_WHAT IS BEING ASKED_
Show every line in the entries below that contains the word "ofertowego". Case counts.

_MATERIAL PROVIDED_
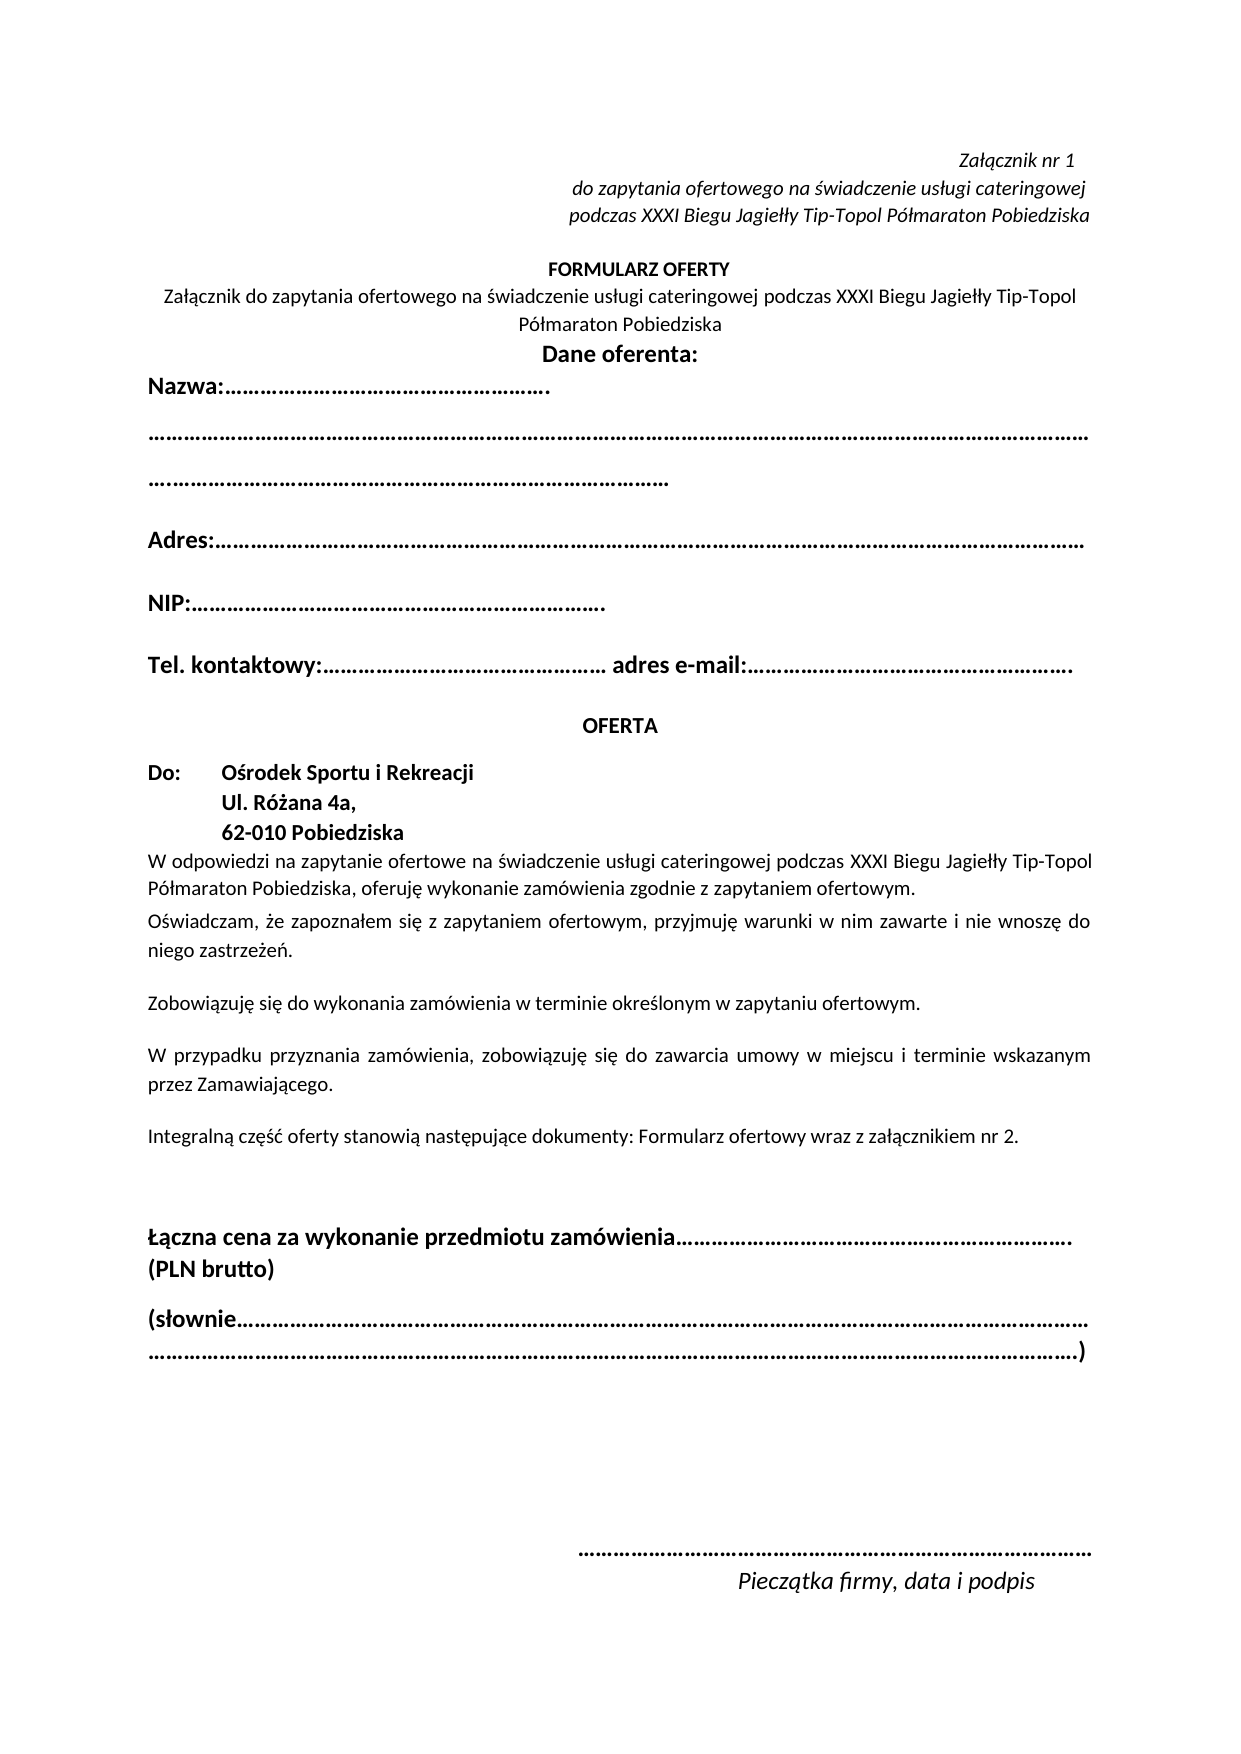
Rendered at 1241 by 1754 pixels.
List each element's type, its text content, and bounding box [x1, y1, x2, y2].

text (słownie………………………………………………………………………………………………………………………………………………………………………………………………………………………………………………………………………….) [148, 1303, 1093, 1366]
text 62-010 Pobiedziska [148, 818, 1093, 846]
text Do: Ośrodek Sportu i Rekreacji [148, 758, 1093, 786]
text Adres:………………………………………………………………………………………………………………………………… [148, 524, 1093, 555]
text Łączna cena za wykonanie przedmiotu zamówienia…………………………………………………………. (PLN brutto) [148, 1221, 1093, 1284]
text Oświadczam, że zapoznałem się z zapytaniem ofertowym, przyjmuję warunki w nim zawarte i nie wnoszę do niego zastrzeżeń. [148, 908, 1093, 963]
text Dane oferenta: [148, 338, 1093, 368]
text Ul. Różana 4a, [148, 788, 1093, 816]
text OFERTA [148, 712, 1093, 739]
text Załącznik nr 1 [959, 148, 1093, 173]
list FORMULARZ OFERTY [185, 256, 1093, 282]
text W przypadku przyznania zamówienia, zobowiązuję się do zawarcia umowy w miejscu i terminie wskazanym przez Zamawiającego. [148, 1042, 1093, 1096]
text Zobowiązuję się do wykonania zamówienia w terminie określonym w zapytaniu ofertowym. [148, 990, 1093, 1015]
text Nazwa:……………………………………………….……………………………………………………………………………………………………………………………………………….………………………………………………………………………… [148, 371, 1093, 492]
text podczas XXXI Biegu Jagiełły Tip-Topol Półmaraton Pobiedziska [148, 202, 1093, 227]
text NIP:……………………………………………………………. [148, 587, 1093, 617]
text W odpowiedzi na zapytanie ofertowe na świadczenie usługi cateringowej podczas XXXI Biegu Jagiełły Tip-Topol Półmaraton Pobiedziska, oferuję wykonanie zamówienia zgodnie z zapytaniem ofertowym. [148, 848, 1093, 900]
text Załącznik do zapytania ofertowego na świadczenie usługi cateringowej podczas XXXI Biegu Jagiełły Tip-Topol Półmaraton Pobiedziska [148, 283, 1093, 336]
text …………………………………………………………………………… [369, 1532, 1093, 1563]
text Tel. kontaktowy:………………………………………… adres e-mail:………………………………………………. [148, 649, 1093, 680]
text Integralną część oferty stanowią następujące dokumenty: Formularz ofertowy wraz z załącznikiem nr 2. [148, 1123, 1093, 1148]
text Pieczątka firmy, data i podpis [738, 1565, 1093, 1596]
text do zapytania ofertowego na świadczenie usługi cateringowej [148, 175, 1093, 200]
* * *
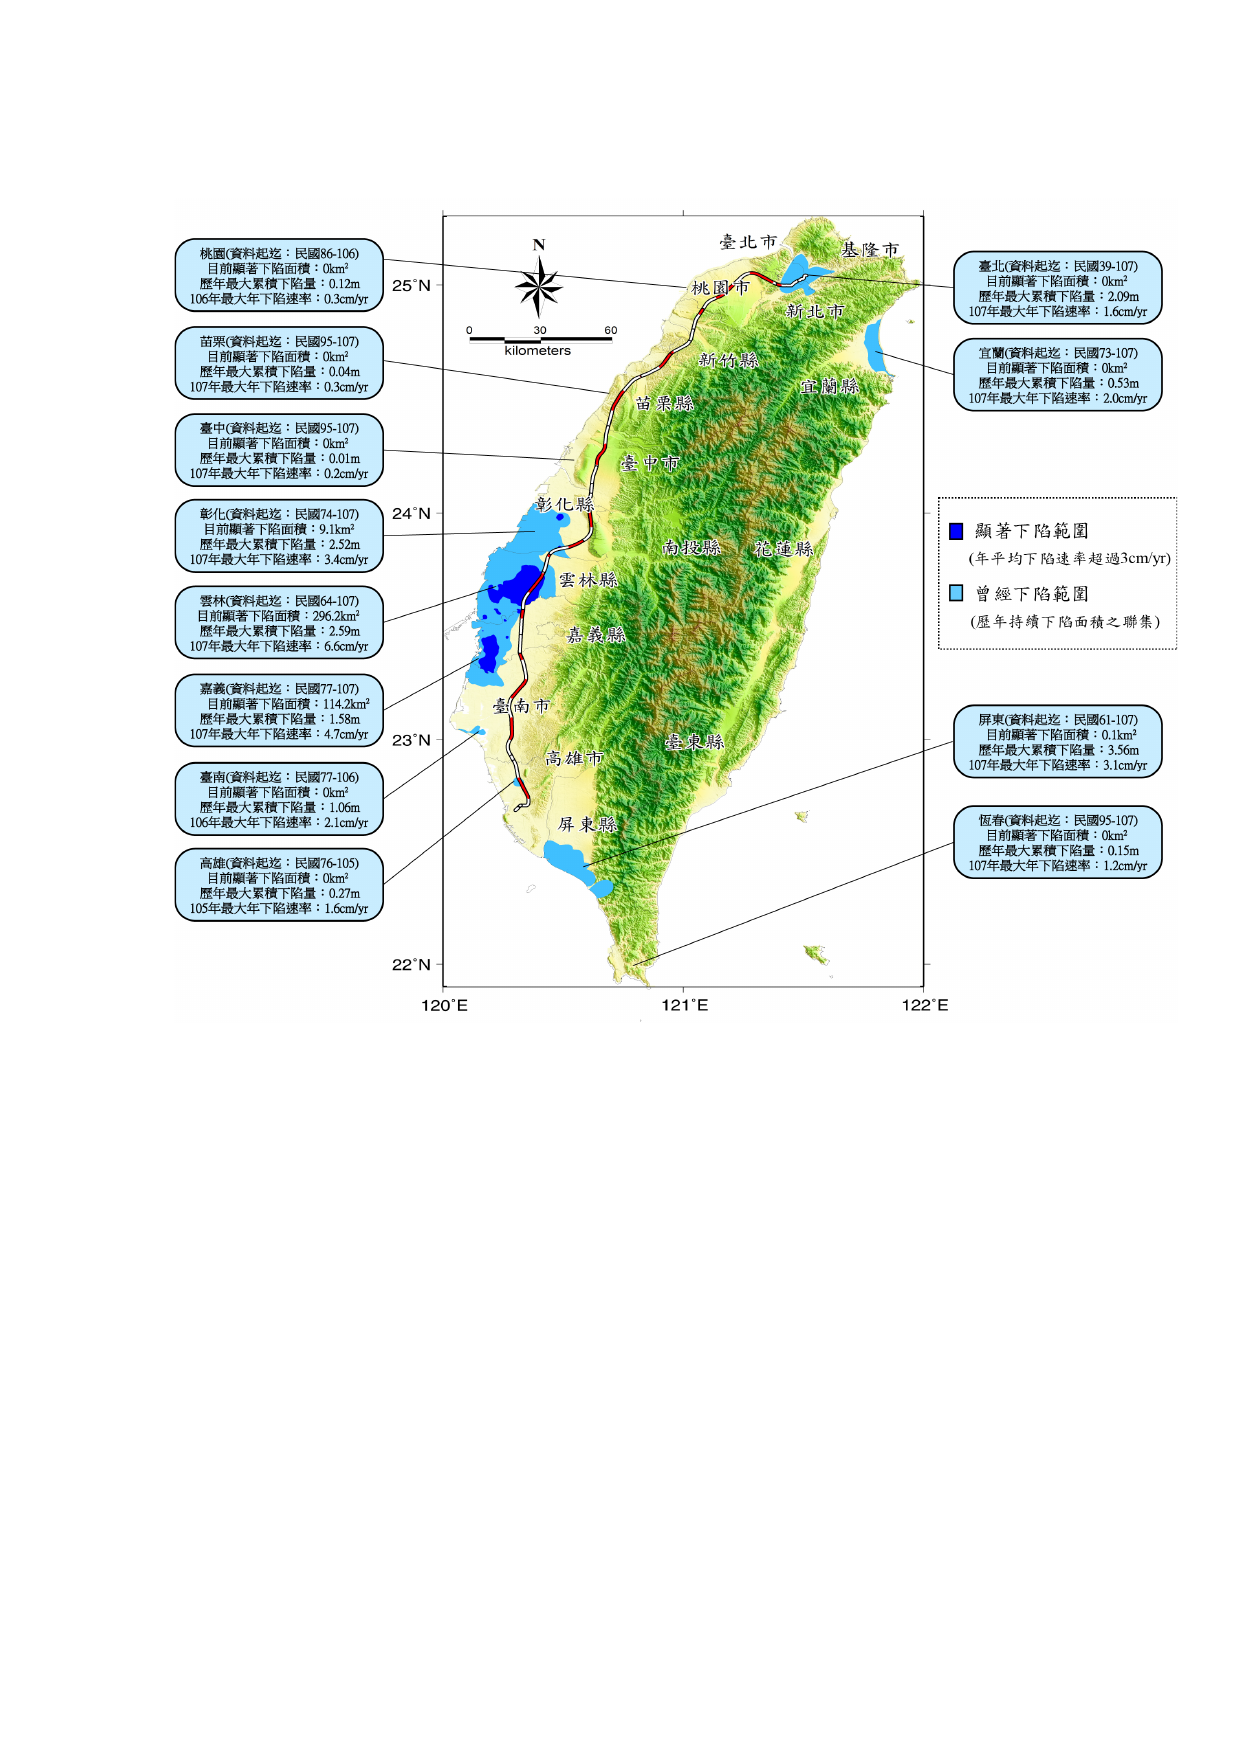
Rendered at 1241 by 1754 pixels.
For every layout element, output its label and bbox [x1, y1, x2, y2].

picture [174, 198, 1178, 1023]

_RESPONSE FOR THIS EXERCISE_
text Załącznik do zapytania ofertowego na świadczenie usługi cateringowej podczas XXXI Biegu Jagiełły Tip-Topol Półmaraton Pobiedziska [148, 283, 1093, 336]
text do zapytania ofertowego na świadczenie usługi cateringowej [148, 175, 1093, 200]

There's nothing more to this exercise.